A television channel, however, quoted a younger sister of the deceased saying that Arif was not involved with any political party.

The second death was reported from northeastern Sylhet where a bus passenger was burnt to death when opposition activists set on fire two vehicles and vandalised over a dozen others.

The yet to be identified passenger was burnt to death instantly as a Sylhet-bound bus from nearby Habiganj was torched when, his co-passengers, however, managed to get off immediately.

BNP’s acting secretary general Fakhrul Islam Alamgir told newsmen that police launched attacks on their activists under a “previously designed plan” as they were trying to gather at Engineers Institution premises to join a reception of 1971 Liberation war veterans.

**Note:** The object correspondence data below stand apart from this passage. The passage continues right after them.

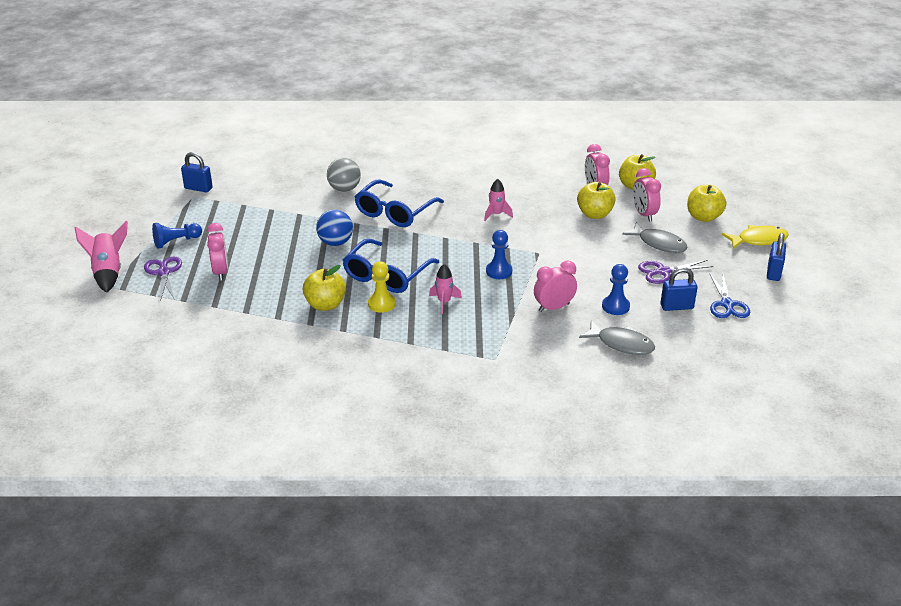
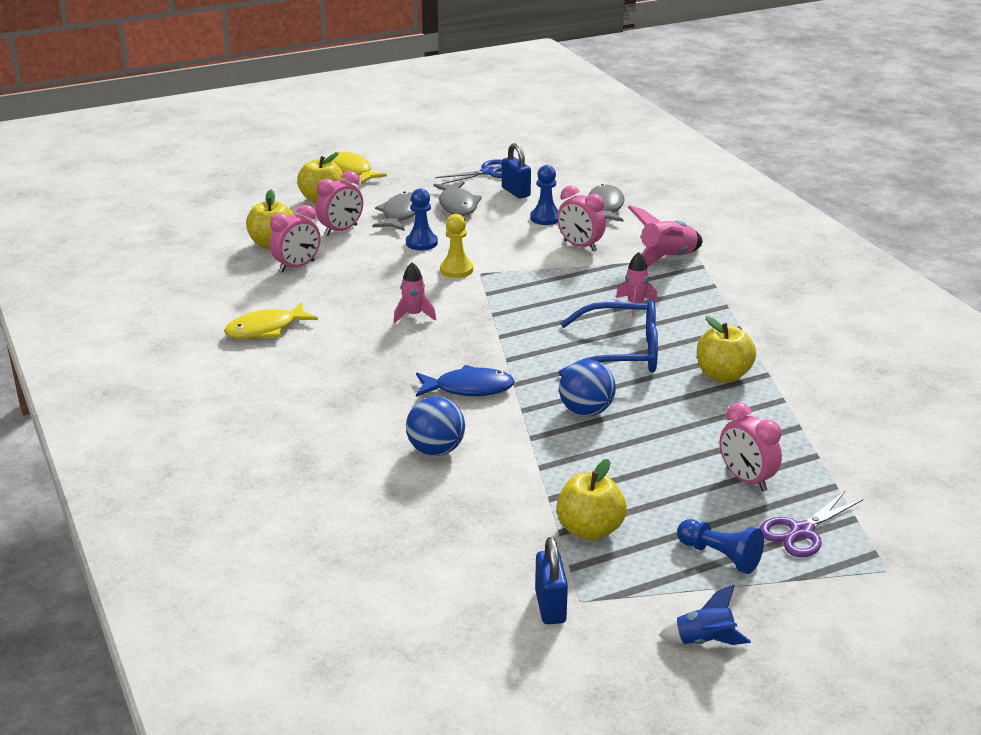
camera: 115 degrees left, 5 degrees down
pink rocket [75,221,128,293] -> pink rocket moved to [628,205,702,267]
pink clock [207,223,228,281] -> pink clock turned 90 degrees counterclockwise [720,402,782,492]
grey ball [327,158,361,192] -> blue ball [406,397,465,456]
blue glasses [354,179,444,227] -> blue fish [416,365,515,397]
yellow pawn [368,261,396,313] -> yellow pawn moved to [440,214,473,278]
blue pawn [486,230,512,279] -> blue pawn moved to [406,188,438,251]
yellow apple [577,182,616,219] -> yellow apple moved to [556,459,627,541]
purple scissors [638,260,713,284] -> grey fish [434,181,482,216]
blue padlock [767,233,786,281] -> none
none -> yellow fish [224,302,318,339]
none -> blue rocket [659,585,751,645]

BNP said their party chief ex-prime minister Khaleda Zia was scheduled to attend the programme to honour 5,000 1971 freedom fighters.

The reports said the clash erupted in the morning when one of the processions of the opposition activists was intercepted by police at Naya Paltan area.

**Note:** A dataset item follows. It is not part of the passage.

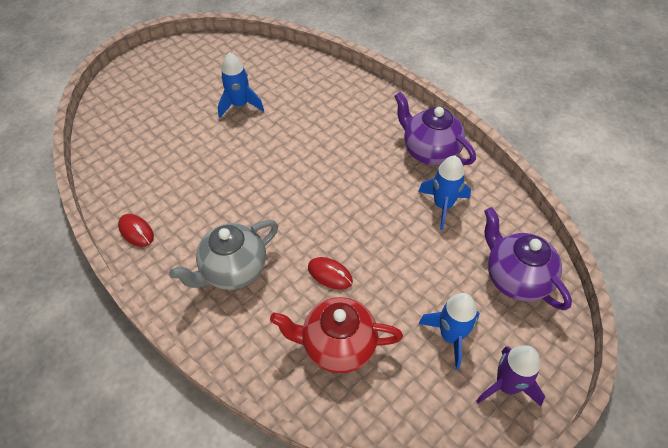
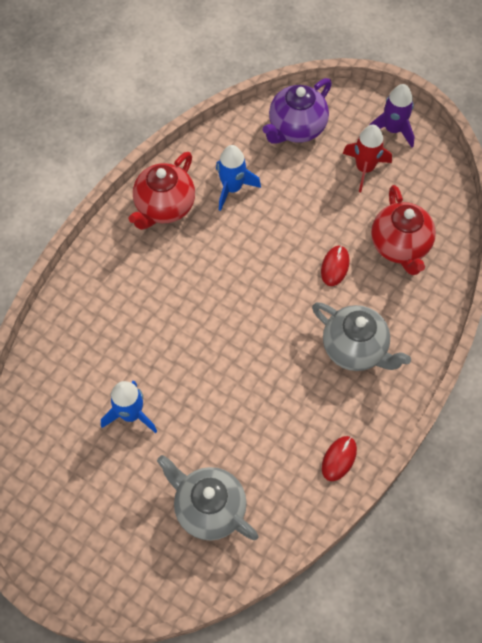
camera: 105 degrees left, 10 degrees up
purple teapot [394,92,476,165] -> red teapot [129,152,195,230]
blue rocket [419,293,480,370] -> red rocket [343,125,392,192]
none -> grey teapot [157,455,258,541]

The reports said the violence quickly spread across the city with police in riot gears including tear gas canisters, rubbers bullets and water canons chasing the protesters and clouding the areas with thick smocks emitting from teargas canisters.

The violence came as BNP and its right wing ally fundamentalist Jamaat-e-Islami was waging an anti-government campaign after Prime Minister Sheikh Hasina’s ruling Awami League scrapped the interim caretaker government system for election oversight in line with a Supreme Court verdict earlier this year.